Many scientists believe that no more than seven discrete pieces of information at any time. “Chunking” allows the individual to separate out larger amounts of information into discrete bits of information that are more amiable to being transferred to long-term memory storage.
For example, a 10-digit phone number can be converted into three chunks of information: the area code, first three digits and last four digits.
The same can be done for many other items of information.
By practicing this chunking, or dividing larger amounts of information into a smaller number of information segments, the individual can improve their ability to remember information while also improving their organizational skills.
Mnemonic devices are a method used to associate information with vibrant imagery that lends itself to being easily remembered.

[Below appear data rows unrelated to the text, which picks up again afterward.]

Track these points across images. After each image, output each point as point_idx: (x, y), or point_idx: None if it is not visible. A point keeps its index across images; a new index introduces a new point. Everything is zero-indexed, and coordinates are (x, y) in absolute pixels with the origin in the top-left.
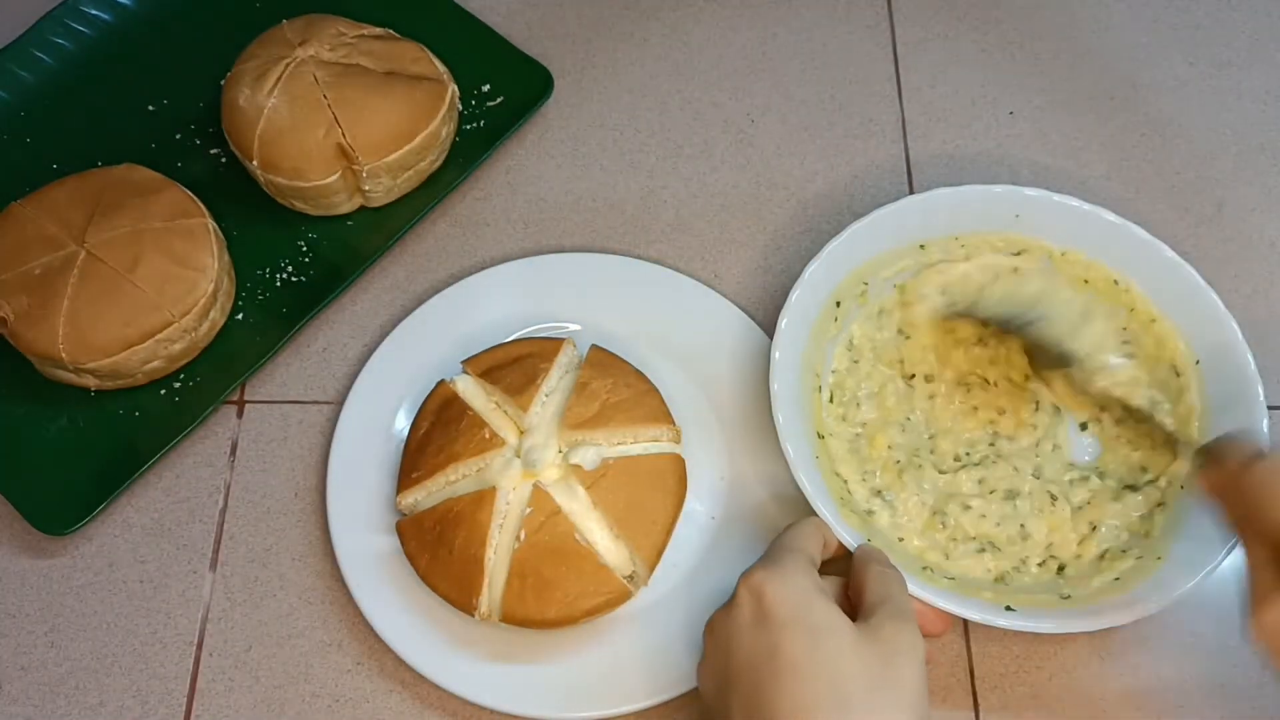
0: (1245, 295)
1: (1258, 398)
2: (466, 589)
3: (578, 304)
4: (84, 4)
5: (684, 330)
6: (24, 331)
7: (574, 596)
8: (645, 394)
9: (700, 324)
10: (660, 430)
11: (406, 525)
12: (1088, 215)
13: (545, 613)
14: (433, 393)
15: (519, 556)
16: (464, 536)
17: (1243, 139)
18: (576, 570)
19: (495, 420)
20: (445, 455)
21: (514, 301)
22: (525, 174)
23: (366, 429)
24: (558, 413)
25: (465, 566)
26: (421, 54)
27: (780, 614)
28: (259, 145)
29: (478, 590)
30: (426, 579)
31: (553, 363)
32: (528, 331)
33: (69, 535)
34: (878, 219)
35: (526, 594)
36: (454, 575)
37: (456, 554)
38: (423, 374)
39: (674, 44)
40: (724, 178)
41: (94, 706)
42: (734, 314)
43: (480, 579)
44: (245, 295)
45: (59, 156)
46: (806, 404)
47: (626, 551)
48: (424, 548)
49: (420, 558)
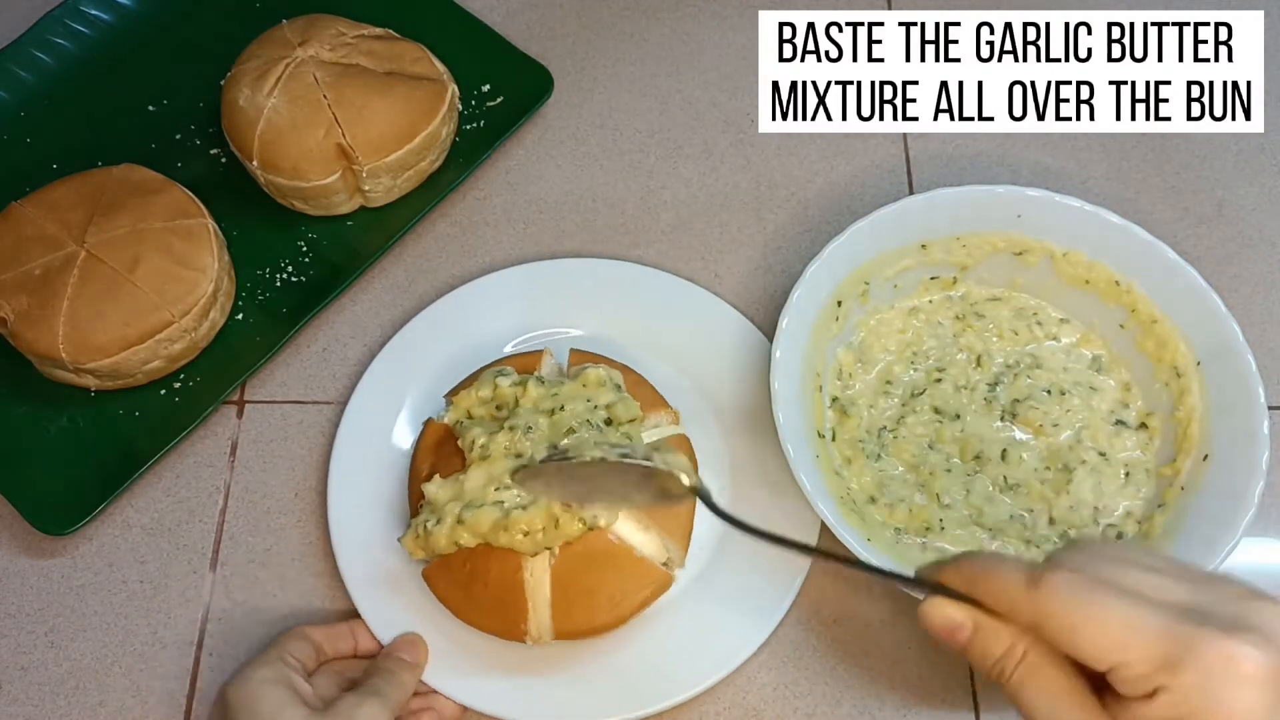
0: (1245, 295)
1: (1258, 399)
2: (512, 618)
3: (577, 309)
4: (84, 4)
5: (683, 332)
6: (24, 331)
7: (620, 596)
8: (636, 385)
9: (699, 326)
10: (660, 416)
11: (433, 571)
12: (1090, 216)
13: (595, 620)
14: (424, 433)
15: (557, 571)
16: (498, 567)
17: (1243, 139)
18: (616, 570)
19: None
20: None
21: (513, 307)
22: (525, 174)
23: (367, 435)
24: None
25: (505, 596)
26: (421, 54)
27: (235, 707)
28: (259, 145)
29: (524, 616)
30: (465, 617)
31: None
32: (527, 338)
33: (69, 535)
34: (879, 219)
35: (573, 607)
36: (495, 608)
37: (493, 586)
38: (423, 381)
39: (674, 44)
40: (724, 178)
41: (94, 706)
42: (733, 315)
43: (524, 604)
44: (245, 295)
45: (59, 156)
46: (806, 404)
47: (658, 538)
48: (456, 586)
49: (453, 598)
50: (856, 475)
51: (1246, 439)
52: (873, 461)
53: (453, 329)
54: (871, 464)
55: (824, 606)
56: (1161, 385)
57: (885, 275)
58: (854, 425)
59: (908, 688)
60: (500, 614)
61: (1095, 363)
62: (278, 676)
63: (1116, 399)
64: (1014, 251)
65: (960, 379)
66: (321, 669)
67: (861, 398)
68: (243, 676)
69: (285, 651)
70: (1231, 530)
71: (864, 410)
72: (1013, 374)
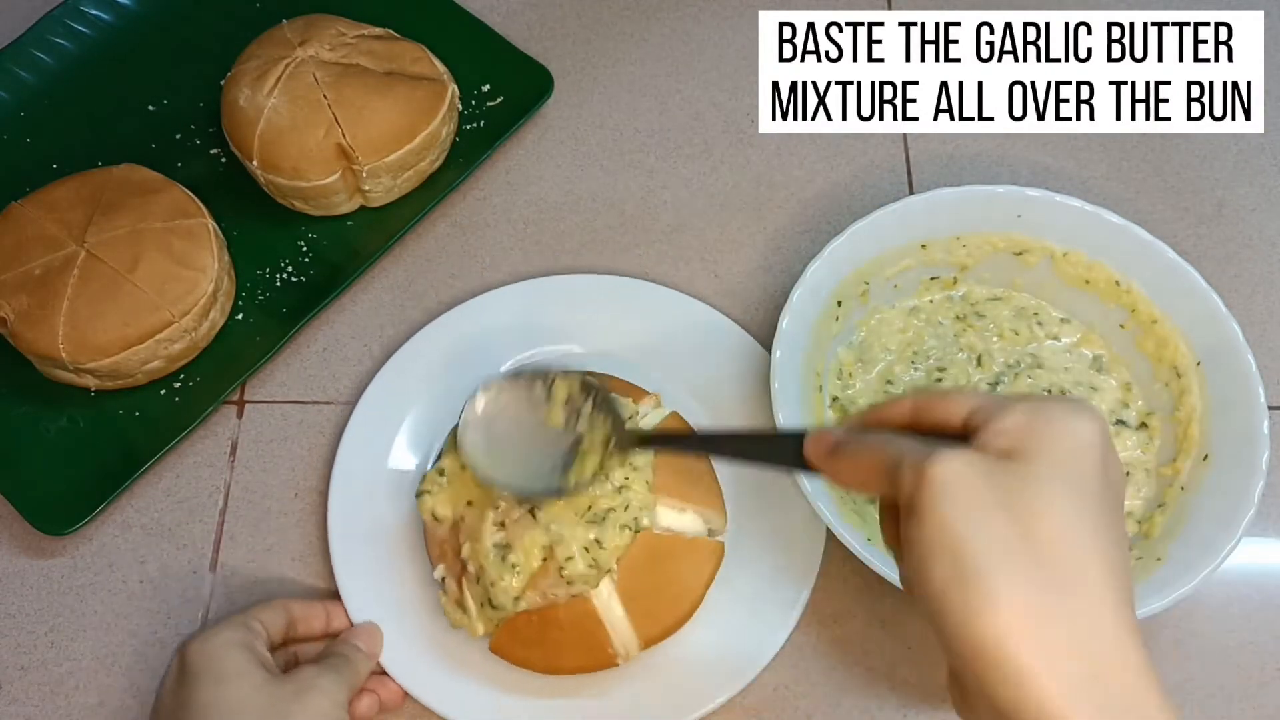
0: (1245, 295)
1: (1258, 399)
2: (596, 648)
3: (578, 325)
4: (84, 4)
5: (682, 345)
6: (24, 331)
7: (688, 581)
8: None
9: (699, 340)
10: (646, 403)
11: (501, 641)
12: (1090, 216)
13: (674, 614)
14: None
15: (622, 586)
16: (565, 606)
17: (1243, 139)
18: (673, 560)
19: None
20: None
21: (514, 323)
22: (525, 174)
23: (367, 448)
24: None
25: (583, 629)
26: (421, 54)
27: (194, 667)
28: (259, 145)
29: (607, 641)
30: (549, 670)
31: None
32: (531, 354)
33: (69, 535)
34: (879, 219)
35: (649, 612)
36: (576, 646)
37: (568, 627)
38: (428, 396)
39: (674, 44)
40: (724, 178)
41: (94, 706)
42: (733, 329)
43: (604, 630)
44: (245, 295)
45: (59, 156)
46: (806, 404)
47: (695, 514)
48: (532, 644)
49: (534, 656)
50: None
51: (1246, 439)
52: None
53: (456, 344)
54: None
55: (824, 606)
56: (1161, 385)
57: (885, 275)
58: None
59: (908, 688)
60: (584, 650)
61: (1096, 363)
62: (242, 639)
63: (1117, 399)
64: (1014, 251)
65: (961, 378)
66: (279, 650)
67: (862, 397)
68: (205, 635)
69: (253, 618)
70: (1231, 530)
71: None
72: (1013, 374)
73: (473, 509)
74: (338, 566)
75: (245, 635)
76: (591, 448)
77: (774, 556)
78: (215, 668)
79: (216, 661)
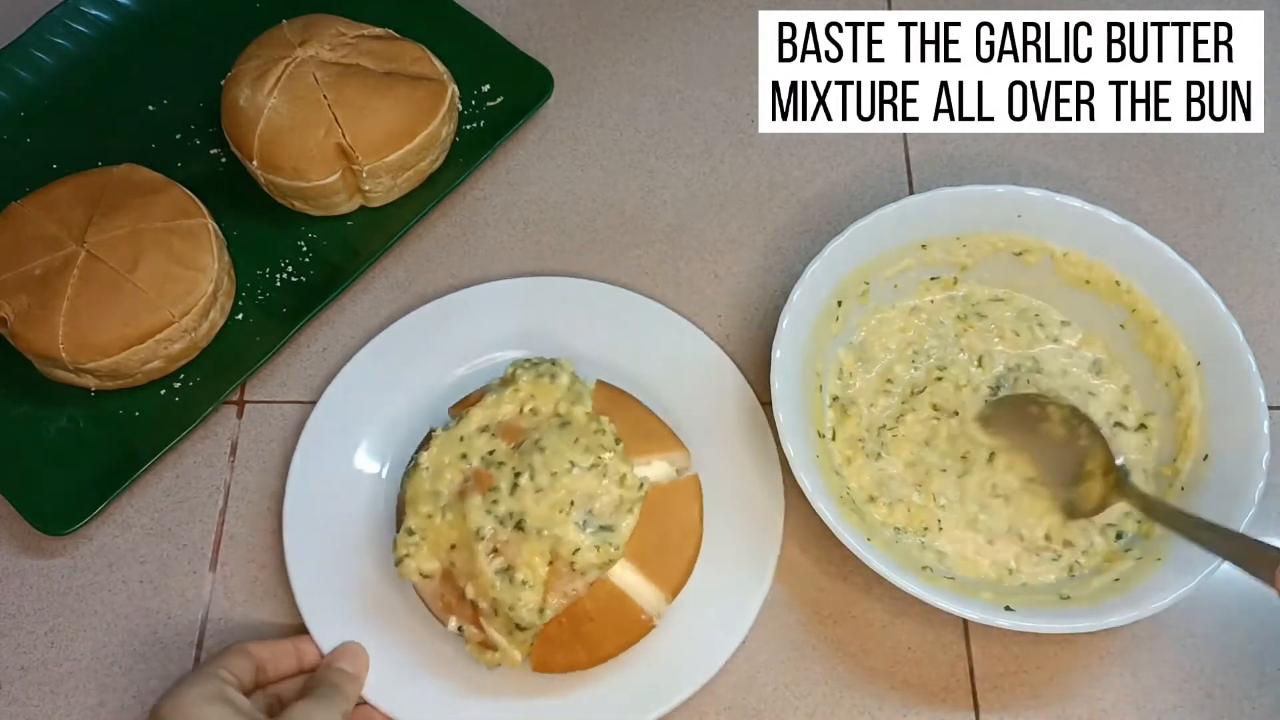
0: (1245, 295)
1: (1258, 399)
2: (630, 620)
3: (565, 328)
4: (84, 4)
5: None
6: (24, 331)
7: (684, 522)
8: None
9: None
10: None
11: (541, 657)
12: (1090, 216)
13: (687, 552)
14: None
15: (630, 552)
16: (588, 597)
17: (1243, 139)
18: (663, 508)
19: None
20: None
21: (501, 321)
22: (525, 174)
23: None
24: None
25: (612, 609)
26: (421, 54)
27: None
28: (259, 145)
29: (639, 611)
30: (597, 660)
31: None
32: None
33: (69, 535)
34: (880, 219)
35: (663, 564)
36: (612, 628)
37: (598, 615)
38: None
39: (674, 44)
40: (724, 178)
41: (94, 706)
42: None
43: (629, 602)
44: (245, 295)
45: (59, 156)
46: (806, 404)
47: (662, 461)
48: (571, 644)
49: (577, 655)
50: (856, 474)
51: (1246, 439)
52: (873, 460)
53: (426, 347)
54: (871, 463)
55: (824, 607)
56: (1161, 385)
57: (885, 275)
58: (854, 424)
59: (908, 688)
60: (620, 628)
61: (1095, 366)
62: (214, 693)
63: (1115, 403)
64: (1014, 251)
65: (961, 379)
66: (255, 694)
67: (862, 396)
68: (175, 695)
69: (220, 667)
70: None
71: (864, 409)
72: (1013, 377)
73: (459, 550)
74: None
75: (216, 686)
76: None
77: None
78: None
79: (194, 719)
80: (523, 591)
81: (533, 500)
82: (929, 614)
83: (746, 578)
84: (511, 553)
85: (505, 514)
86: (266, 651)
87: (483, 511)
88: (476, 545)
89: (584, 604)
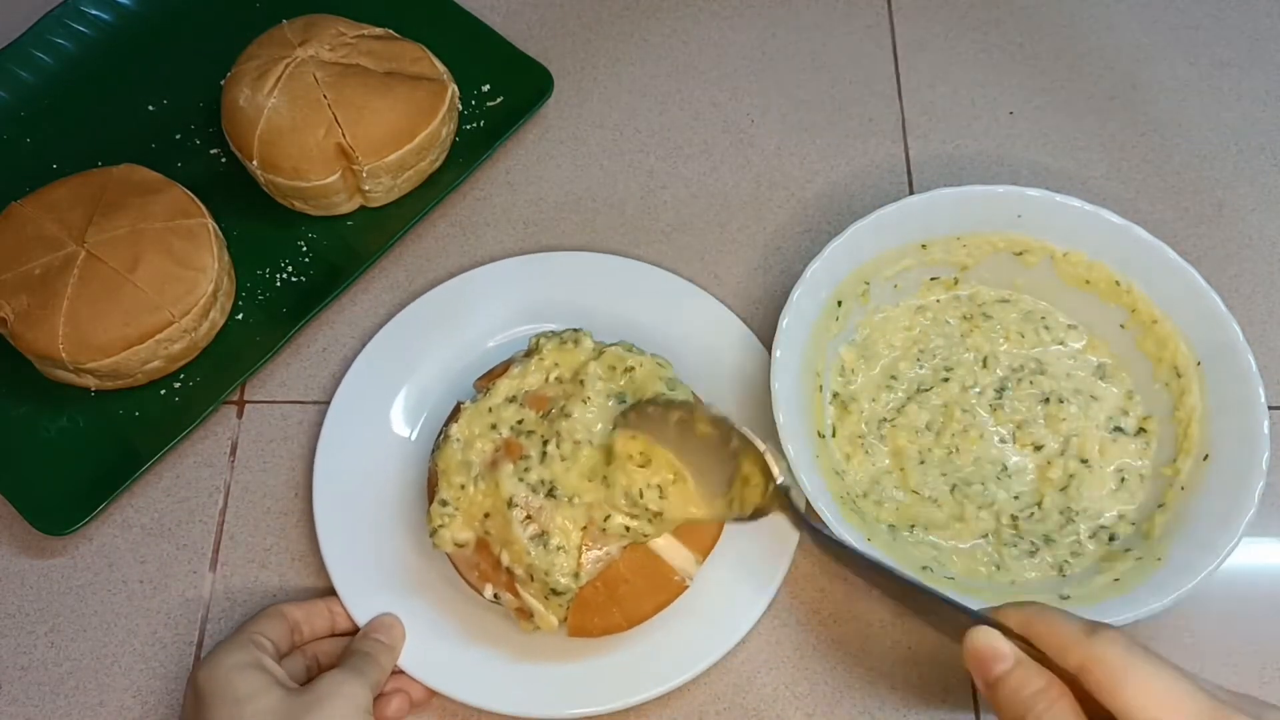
0: (1245, 295)
1: (1259, 399)
2: (664, 581)
3: (566, 301)
4: (84, 4)
5: (680, 331)
6: (24, 331)
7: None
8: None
9: (697, 326)
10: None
11: (577, 621)
12: (1090, 216)
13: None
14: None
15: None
16: (623, 560)
17: (1243, 139)
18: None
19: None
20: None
21: (505, 300)
22: (525, 174)
23: (359, 427)
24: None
25: (646, 570)
26: (422, 54)
27: (207, 693)
28: (259, 145)
29: (671, 571)
30: (634, 621)
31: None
32: (520, 330)
33: (69, 535)
34: (880, 218)
35: (692, 525)
36: (647, 588)
37: (632, 576)
38: (418, 371)
39: (674, 44)
40: (724, 178)
41: (94, 706)
42: (730, 318)
43: (662, 564)
44: (245, 295)
45: (59, 156)
46: (807, 404)
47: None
48: (607, 607)
49: (614, 618)
50: (855, 471)
51: (1246, 439)
52: (871, 456)
53: (443, 322)
54: (870, 459)
55: (824, 607)
56: (1161, 385)
57: (885, 275)
58: (854, 420)
59: (908, 688)
60: (655, 588)
61: (1100, 370)
62: (249, 660)
63: (1118, 406)
64: (1014, 251)
65: (968, 379)
66: (292, 653)
67: (863, 392)
68: (212, 662)
69: (256, 633)
70: (1231, 530)
71: (865, 404)
72: (1016, 378)
73: (493, 519)
74: (332, 568)
75: (251, 654)
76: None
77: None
78: (229, 693)
79: (230, 686)
80: (557, 556)
81: (562, 468)
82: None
83: (773, 536)
84: (545, 519)
85: (537, 481)
86: (300, 612)
87: (515, 479)
88: (510, 513)
89: (618, 567)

Most commonly seen in verbal and written mnemonic devices, this can also be used by creating a striking image that is associated with the fact in question.
For example, astronomers have long used the mnemonic “Oh Be A Fine Girl, Kiss Me!” to remember the various types of stars.
By creating this imagery, whether it is verbal or visual, an individual can improve their memory retention while also creating an amusing game.
Developing Mental Associations
This exercise works on the fact that our memory is all interconnected. Trying to remember a single fact in isolation can be tremendously difficult when compared to trying to remember it in association with other facts.
This exercise involves trying to “link” any memories we have with other information.
For example, thinking about a home address would include all of the other memories associated with that home, such as family members, the neighborhood, and even such information as the color of the home’s mailbox.
When a fact is forgotten, this method can be effectively used to try and regain the memory, by “working around the fringes” and thinking of any other facts that are associated with the memory.
In fact, sometimes these exercises can help restore memories that the individual didn’t even realize he or she had.
One of the most effective exercises for improving short-term memory retention is also the simplest. Repeating a fact over and over again gives it a chance to become fixed in the individual’s memory.
By creating an exercise where one repeats a new phone number five or more times after getting it an individual can drastically reduce the probability that the memory will be forgotten.
This can be especially useful when combined with exercises such as breaking the information up into chunks or associating it with other memories.
An often-ignored exercise is simply focusing on the material at hand. Our modern society is full of distractions, from text messaging to the Internet.
By taking time to focus on noting and thinking about new information, an individual can dramatically improve his or her chances of retaining it over the long term.
Not only does this method improve the brain’s memory memory-retention, but it can also give individuals a badly needed moment to rest and consider the events of the day.
The brain is a truly incredible organ, but sometimes it does need a bit of help to ensure that all the information we gather through the course of the day is retained.
By using these simple exercises, it is possible to ensure that the myriad memories received over the course of the day will find their way safely to the brain’s long-term storage.